### [Task objective]
The reply is to contain the full listing, repeated exactly, with pictures left out.
── Supplied entries
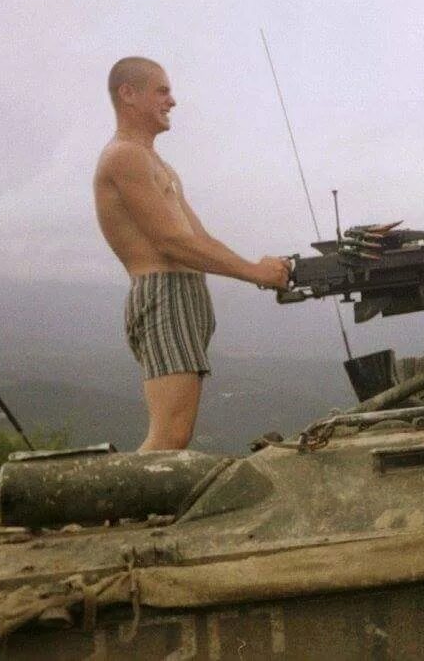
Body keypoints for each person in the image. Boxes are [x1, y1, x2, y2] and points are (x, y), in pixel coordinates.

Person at [93, 57, 291, 451]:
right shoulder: (124, 156)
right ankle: (120, 491)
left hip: (184, 293)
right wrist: (254, 272)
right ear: (128, 94)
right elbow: (171, 242)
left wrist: (263, 269)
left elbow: (198, 238)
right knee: (170, 435)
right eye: (162, 91)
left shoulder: (156, 162)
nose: (172, 101)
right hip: (163, 292)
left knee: (178, 433)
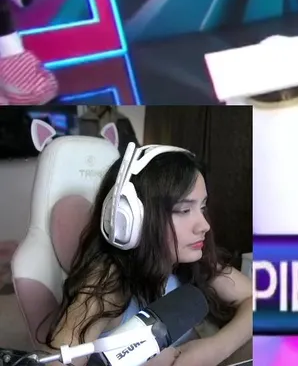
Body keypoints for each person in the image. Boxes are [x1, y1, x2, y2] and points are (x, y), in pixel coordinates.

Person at [44, 147, 252, 366]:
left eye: (202, 207)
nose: (204, 225)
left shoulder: (190, 261)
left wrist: (216, 348)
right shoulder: (106, 283)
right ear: (132, 218)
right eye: (184, 210)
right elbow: (55, 362)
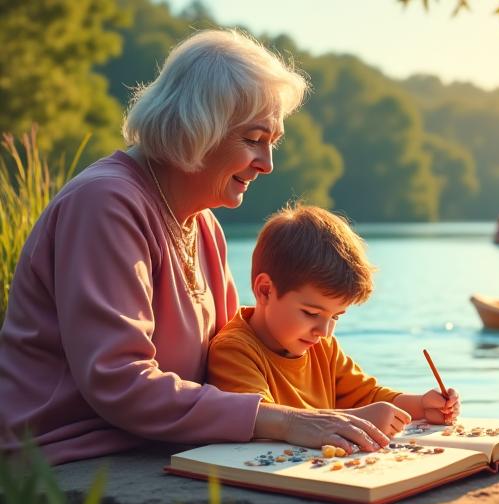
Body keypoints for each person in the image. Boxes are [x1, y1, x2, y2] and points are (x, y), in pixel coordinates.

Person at [0, 30, 389, 466]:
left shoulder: (204, 225)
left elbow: (230, 363)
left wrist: (342, 415)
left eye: (272, 142)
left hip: (161, 448)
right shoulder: (104, 204)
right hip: (67, 457)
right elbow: (118, 381)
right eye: (253, 139)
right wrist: (287, 421)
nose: (267, 163)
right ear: (197, 127)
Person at [207, 205, 460, 451]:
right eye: (311, 313)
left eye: (336, 317)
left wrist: (423, 406)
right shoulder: (234, 351)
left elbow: (369, 397)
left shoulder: (322, 347)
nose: (325, 331)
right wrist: (361, 418)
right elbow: (262, 421)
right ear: (265, 290)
────
### [Answer section]
Body keypoints for each person in the image. Boxes are [x1, y1, x2, y2] and points are (x, y), in pixel coordinates.

Person at [93, 57, 291, 451]:
right shoulder: (124, 156)
right ankle: (120, 491)
left hip: (184, 293)
right wrist: (254, 272)
right ear: (128, 94)
right elbow: (171, 242)
left wrist: (263, 269)
left elbow: (198, 238)
right knee: (170, 435)
right eye: (162, 91)
left shoulder: (156, 162)
nose: (172, 101)
right hip: (163, 292)
left knee: (178, 433)
Body keypoints for each person in the image. Boxes are [x1, y1, x2, y2] and points are (x, y), in pixel coordinates.

Person at [44, 147, 252, 366]:
left eye: (202, 207)
nose: (204, 225)
left shoulder: (190, 261)
left wrist: (216, 348)
right shoulder: (106, 283)
right ear: (132, 218)
right eye: (184, 210)
right elbow: (55, 362)
Body keypoints for each person in the image. Boxes are [x1, y1, x2, y2] and points are (x, y), in pixel coordinates.

Person at [0, 30, 389, 466]:
left shoulder: (204, 225)
left elbow: (230, 363)
left wrist: (342, 415)
left eye: (272, 142)
left hip: (161, 448)
right shoulder: (104, 204)
right hip: (67, 457)
right elbow: (118, 381)
right eye: (253, 139)
right wrist: (287, 421)
nose: (267, 163)
right ear: (197, 127)
Person at [207, 205, 460, 451]:
right eye: (311, 313)
left eye: (336, 317)
left wrist: (423, 406)
right shoulder: (234, 351)
left elbow: (369, 397)
left shoulder: (322, 347)
nose: (325, 331)
right wrist: (361, 418)
right elbow: (262, 421)
right ear: (265, 290)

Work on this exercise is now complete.